Stored records>
━━━━━━━━━━━━━━━━━━━━

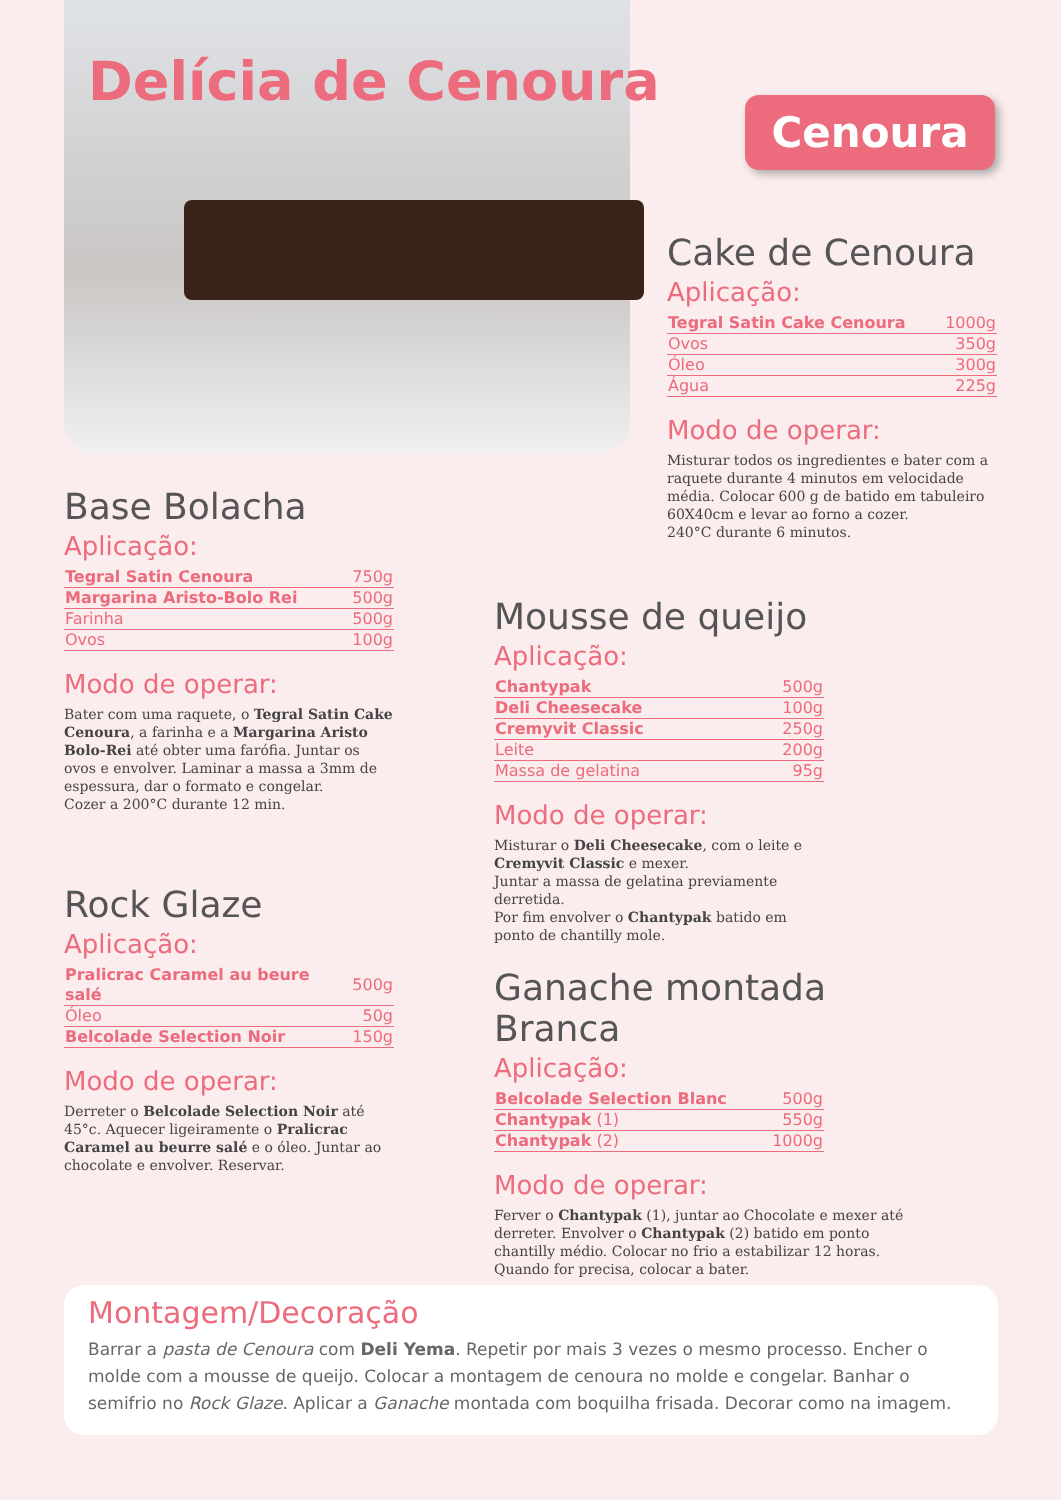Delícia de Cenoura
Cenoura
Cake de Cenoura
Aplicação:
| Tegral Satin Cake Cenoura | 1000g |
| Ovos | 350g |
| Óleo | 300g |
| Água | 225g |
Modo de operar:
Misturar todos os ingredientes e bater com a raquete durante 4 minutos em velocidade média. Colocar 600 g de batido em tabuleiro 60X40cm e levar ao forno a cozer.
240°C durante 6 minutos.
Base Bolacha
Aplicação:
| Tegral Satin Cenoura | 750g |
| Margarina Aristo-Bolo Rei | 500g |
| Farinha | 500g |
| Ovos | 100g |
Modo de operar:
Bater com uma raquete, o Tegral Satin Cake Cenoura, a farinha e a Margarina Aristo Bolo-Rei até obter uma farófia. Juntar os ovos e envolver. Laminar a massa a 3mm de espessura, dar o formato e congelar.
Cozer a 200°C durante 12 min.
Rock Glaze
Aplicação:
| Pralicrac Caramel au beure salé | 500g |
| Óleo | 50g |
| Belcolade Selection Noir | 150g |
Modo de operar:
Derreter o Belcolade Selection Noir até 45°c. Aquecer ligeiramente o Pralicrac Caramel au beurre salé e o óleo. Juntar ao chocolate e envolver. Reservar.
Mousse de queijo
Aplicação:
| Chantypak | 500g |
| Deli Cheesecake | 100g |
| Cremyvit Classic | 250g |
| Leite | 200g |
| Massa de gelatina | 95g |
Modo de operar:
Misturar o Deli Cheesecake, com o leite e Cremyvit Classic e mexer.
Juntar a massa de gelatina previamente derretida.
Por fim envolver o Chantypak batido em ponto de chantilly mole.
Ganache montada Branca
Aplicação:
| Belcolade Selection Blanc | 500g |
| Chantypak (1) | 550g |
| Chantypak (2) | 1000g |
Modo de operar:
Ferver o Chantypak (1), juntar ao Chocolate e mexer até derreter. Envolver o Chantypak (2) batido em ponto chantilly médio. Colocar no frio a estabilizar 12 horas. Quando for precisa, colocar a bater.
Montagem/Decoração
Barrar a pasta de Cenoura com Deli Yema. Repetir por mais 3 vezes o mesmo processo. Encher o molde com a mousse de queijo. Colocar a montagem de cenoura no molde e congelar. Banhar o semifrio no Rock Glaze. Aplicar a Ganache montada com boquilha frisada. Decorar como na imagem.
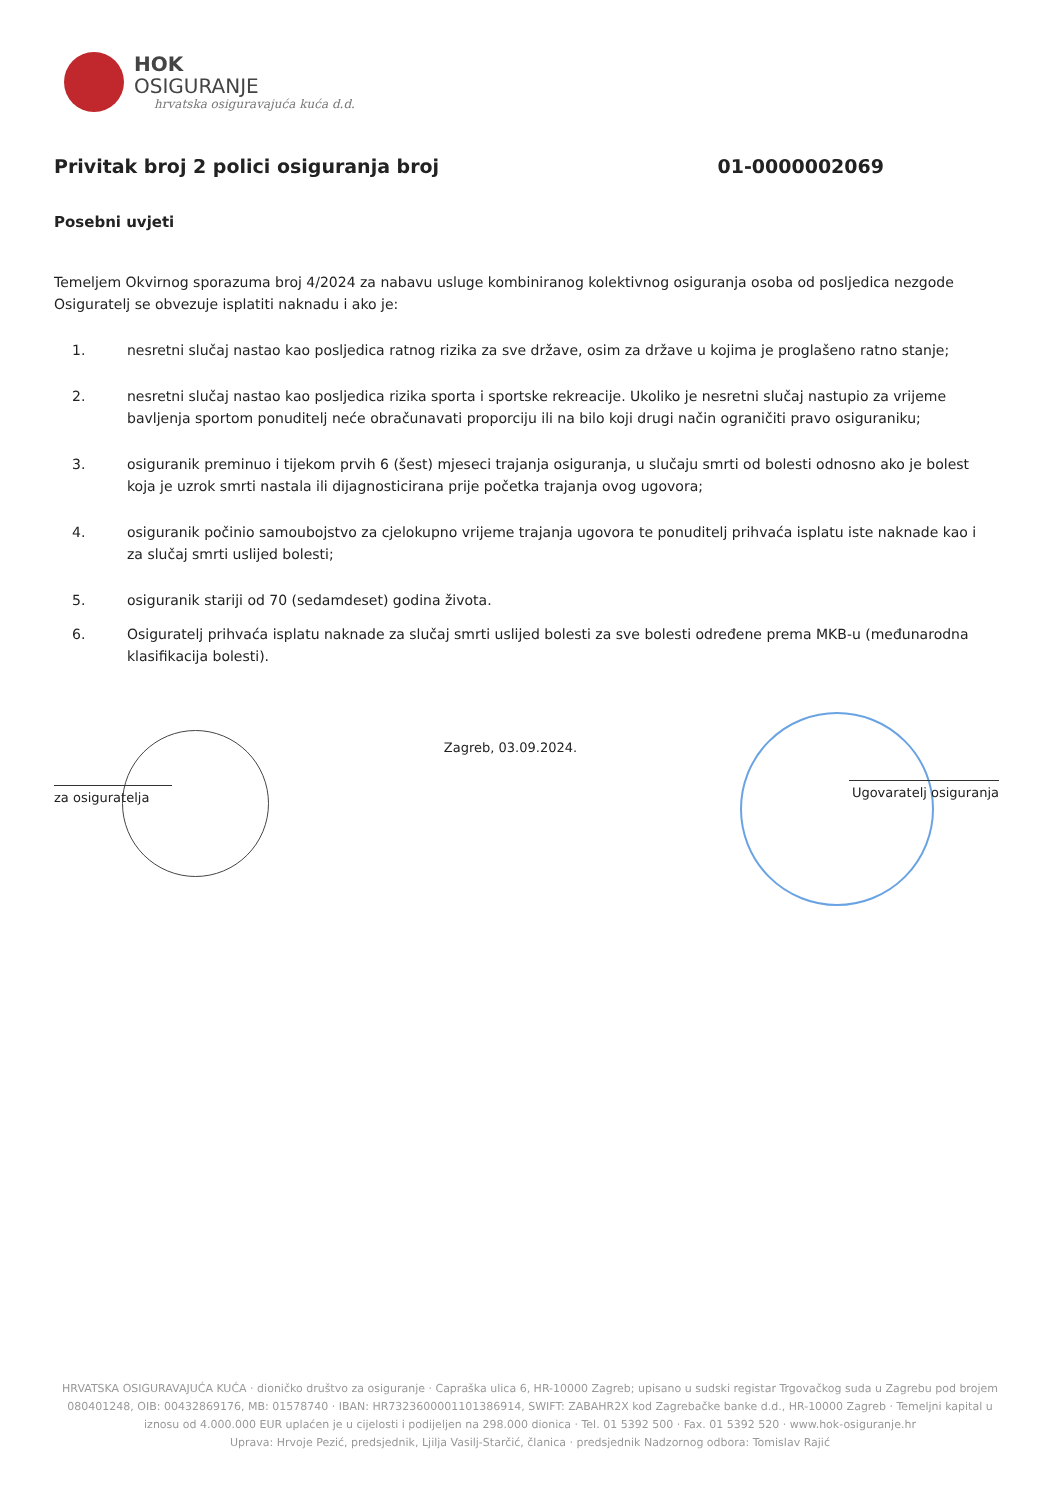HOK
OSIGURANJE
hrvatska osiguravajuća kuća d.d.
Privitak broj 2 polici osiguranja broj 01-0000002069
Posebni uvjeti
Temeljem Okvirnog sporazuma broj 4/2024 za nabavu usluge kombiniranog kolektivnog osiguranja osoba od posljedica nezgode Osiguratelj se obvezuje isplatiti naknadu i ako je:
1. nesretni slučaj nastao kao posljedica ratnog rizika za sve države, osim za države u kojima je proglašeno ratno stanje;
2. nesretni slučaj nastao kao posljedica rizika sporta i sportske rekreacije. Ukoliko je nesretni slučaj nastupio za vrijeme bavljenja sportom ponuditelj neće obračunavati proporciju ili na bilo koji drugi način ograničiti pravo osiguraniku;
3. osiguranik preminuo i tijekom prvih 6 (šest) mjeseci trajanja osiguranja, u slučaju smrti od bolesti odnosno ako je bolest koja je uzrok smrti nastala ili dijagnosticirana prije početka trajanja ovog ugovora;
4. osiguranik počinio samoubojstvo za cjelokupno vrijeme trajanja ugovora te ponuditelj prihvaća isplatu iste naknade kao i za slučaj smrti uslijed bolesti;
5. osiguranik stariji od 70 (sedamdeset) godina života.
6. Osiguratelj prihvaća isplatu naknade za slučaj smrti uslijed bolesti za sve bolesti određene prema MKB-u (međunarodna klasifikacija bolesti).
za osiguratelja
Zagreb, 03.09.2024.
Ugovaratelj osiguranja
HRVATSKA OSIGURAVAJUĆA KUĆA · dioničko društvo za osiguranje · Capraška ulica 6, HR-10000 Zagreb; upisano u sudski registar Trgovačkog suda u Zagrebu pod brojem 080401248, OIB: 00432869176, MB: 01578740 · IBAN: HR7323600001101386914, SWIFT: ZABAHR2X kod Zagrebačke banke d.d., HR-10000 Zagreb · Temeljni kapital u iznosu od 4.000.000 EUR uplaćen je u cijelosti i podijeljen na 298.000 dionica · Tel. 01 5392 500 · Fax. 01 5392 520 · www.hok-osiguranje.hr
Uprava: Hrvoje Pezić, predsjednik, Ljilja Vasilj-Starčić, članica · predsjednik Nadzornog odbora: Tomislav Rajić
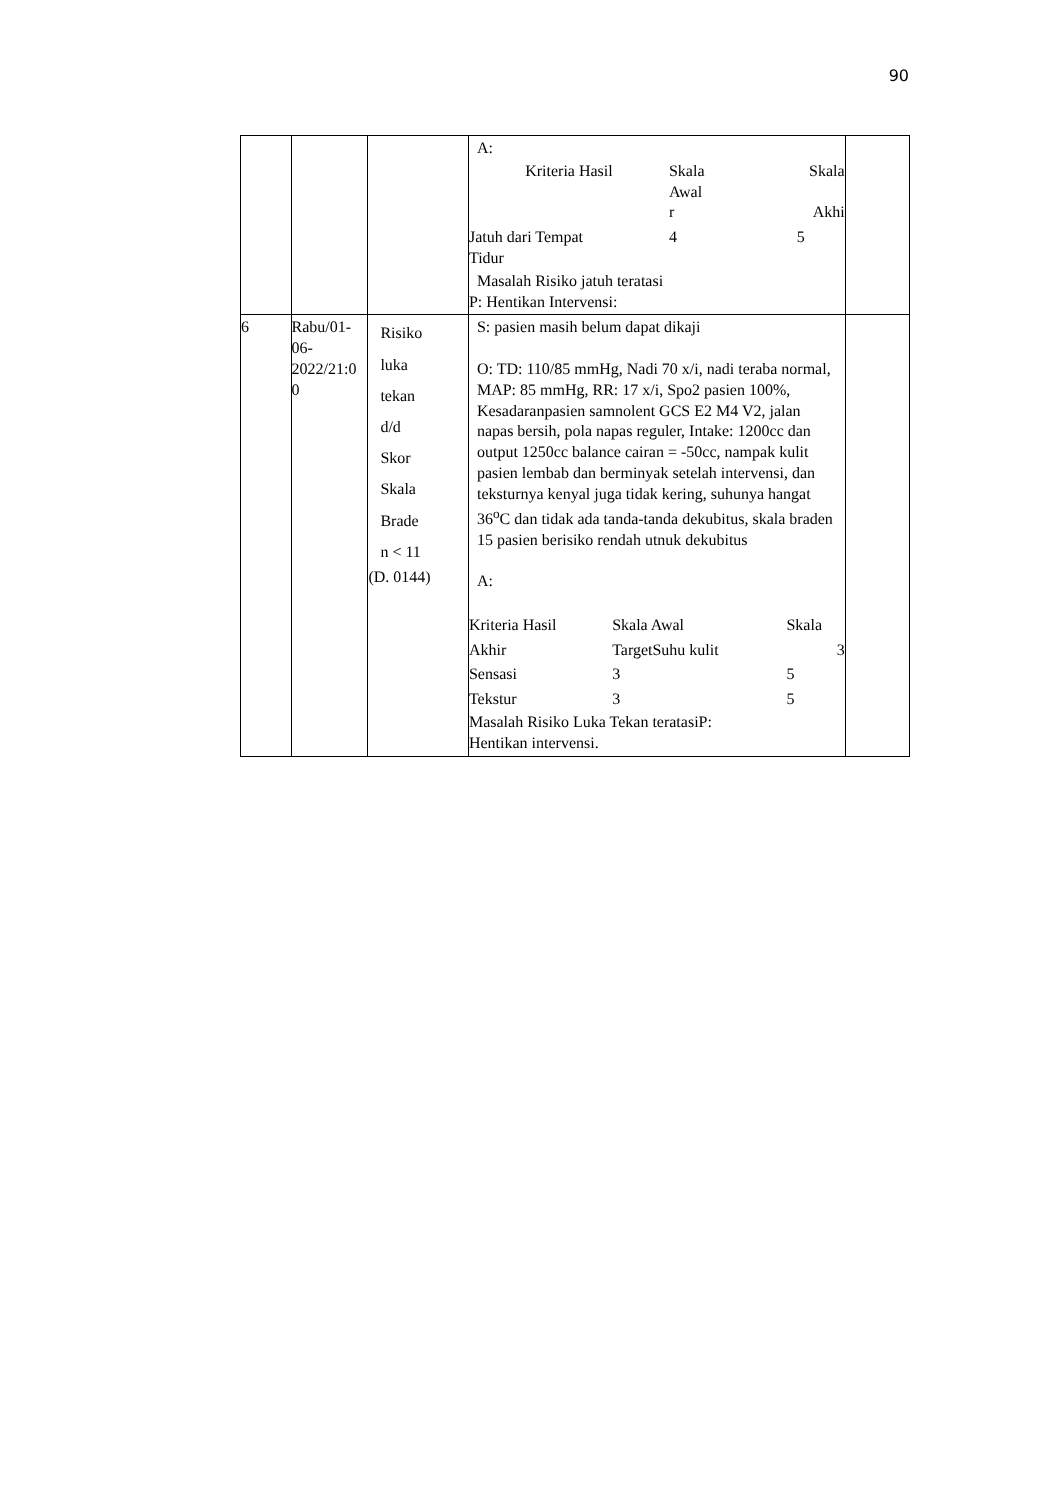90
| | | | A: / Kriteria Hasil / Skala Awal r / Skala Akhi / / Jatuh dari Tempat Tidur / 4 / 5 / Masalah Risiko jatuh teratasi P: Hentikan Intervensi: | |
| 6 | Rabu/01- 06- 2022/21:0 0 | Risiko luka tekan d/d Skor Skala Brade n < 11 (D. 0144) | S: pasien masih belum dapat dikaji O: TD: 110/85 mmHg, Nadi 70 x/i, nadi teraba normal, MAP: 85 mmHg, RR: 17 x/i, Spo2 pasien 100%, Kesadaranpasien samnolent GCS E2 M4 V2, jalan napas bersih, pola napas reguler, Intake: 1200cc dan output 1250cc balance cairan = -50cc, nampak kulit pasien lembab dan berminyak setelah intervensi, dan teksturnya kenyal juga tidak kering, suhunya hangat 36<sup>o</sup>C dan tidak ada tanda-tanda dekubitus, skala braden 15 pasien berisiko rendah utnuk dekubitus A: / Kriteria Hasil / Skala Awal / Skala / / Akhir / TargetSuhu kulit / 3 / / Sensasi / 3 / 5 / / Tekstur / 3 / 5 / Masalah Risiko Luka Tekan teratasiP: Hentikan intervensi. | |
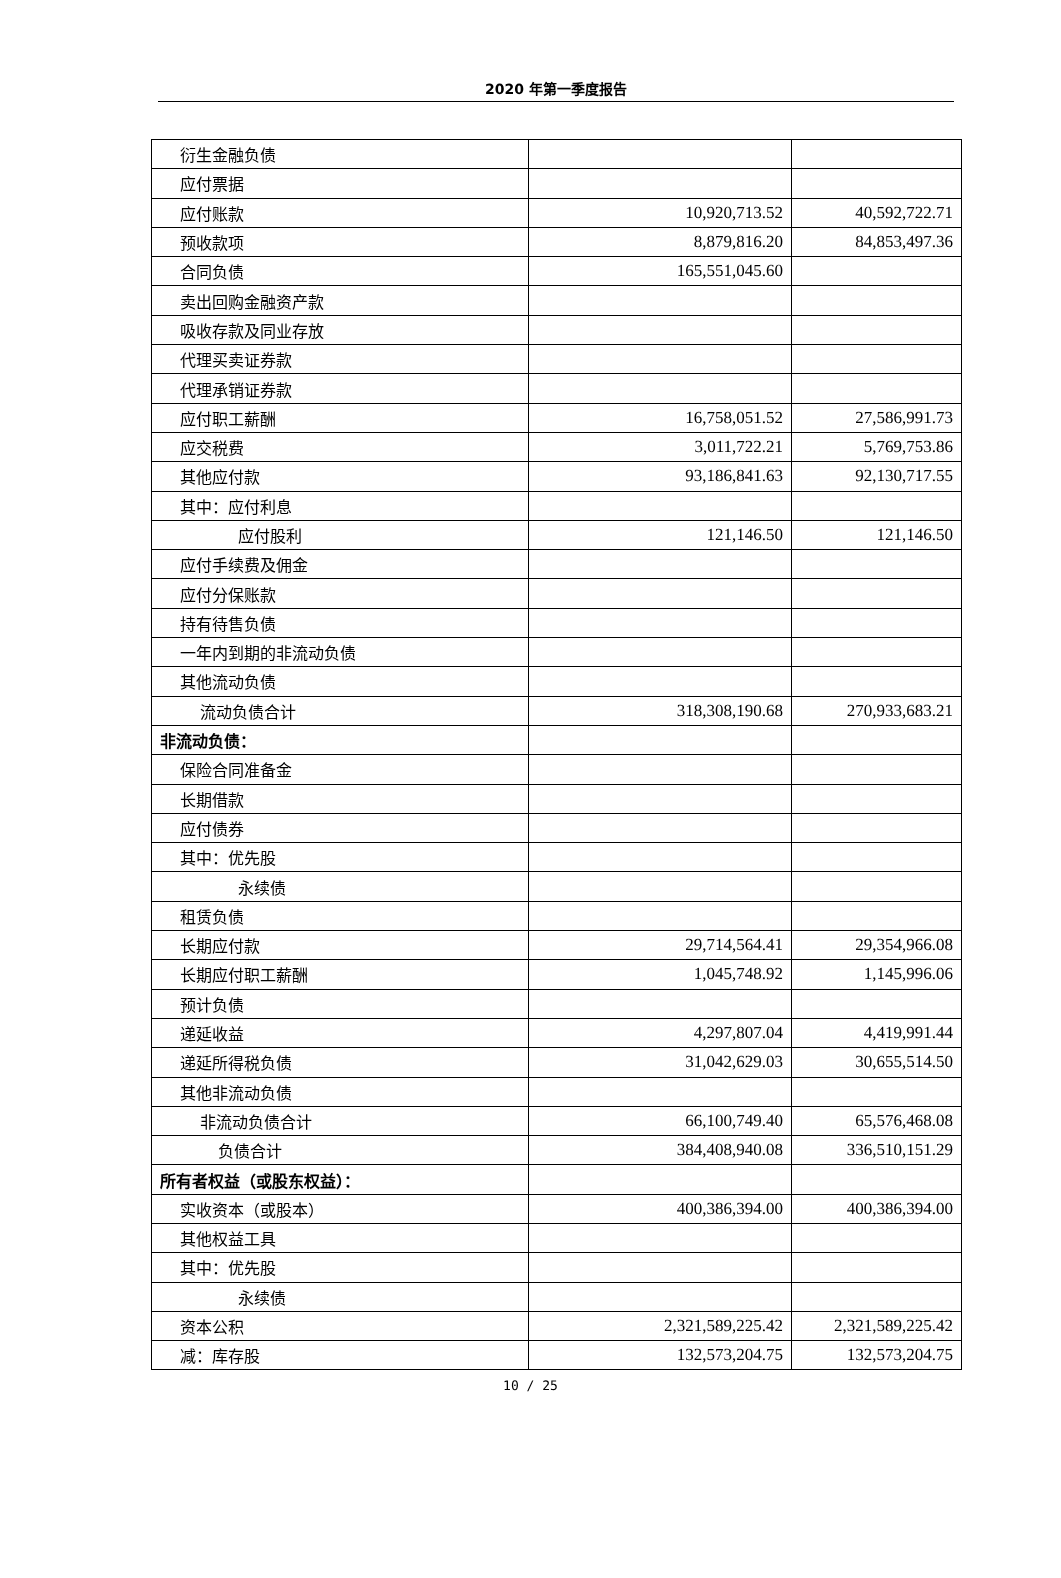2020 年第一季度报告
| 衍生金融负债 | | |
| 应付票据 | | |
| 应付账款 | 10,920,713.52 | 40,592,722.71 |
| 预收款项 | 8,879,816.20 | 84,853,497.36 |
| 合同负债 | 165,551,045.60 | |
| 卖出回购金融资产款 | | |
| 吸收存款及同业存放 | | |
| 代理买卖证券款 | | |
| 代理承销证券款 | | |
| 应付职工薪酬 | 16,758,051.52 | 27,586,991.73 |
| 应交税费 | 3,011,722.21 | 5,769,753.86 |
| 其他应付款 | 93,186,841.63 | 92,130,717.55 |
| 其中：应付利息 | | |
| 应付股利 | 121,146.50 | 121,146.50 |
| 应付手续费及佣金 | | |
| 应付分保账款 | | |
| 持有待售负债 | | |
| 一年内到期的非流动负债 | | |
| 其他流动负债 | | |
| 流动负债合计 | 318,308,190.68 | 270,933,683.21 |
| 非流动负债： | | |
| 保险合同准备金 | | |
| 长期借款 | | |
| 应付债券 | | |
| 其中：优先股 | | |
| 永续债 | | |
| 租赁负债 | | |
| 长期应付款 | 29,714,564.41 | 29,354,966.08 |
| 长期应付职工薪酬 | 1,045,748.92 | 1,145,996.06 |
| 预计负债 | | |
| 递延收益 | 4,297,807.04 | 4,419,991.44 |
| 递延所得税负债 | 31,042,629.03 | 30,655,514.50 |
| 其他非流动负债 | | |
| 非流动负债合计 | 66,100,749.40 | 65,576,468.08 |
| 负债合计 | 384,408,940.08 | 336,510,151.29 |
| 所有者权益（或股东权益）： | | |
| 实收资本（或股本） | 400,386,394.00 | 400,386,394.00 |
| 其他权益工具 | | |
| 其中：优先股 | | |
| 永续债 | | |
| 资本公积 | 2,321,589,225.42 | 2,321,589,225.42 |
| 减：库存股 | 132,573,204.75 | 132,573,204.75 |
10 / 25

━━━━━━━━━━━━━━━━━━━━

PROBLEM DESCRIPTION> Beginning at the line above that contains "Barrar a pasta" and going on through the line that contains "2. nesretni slučaj", please copy every line exactly, leaving the pictures out and adding nothing.

ANSWER AREA>
Barrar a pasta de Cenoura com Deli Yema. Repetir por mais 3 vezes o mesmo processo. Encher o molde com a mousse de queijo. Colocar a montagem de cenoura no molde e congelar. Banhar o semifrio no Rock Glaze. Aplicar a Ganache montada com boquilha frisada. Decorar como na imagem.
HOK
OSIGURANJE
hrvatska osiguravajuća kuća d.d.
Privitak broj 2 polici osiguranja broj 01-0000002069
Posebni uvjeti
Temeljem Okvirnog sporazuma broj 4/2024 za nabavu usluge kombiniranog kolektivnog osiguranja osoba od posljedica nezgode Osiguratelj se obvezuje isplatiti naknadu i ako je:
1. nesretni slučaj nastao kao posljedica ratnog rizika za sve države, osim za države u kojima je proglašeno ratno stanje;
2. nesretni slučaj nastao kao posljedica rizika sporta i sportske rekreacije. Ukoliko je nesretni slučaj nastupio za vrijeme bavljenja sportom ponuditelj neće obračunavati proporciju ili na bilo koji drugi način ograničiti pravo osiguraniku;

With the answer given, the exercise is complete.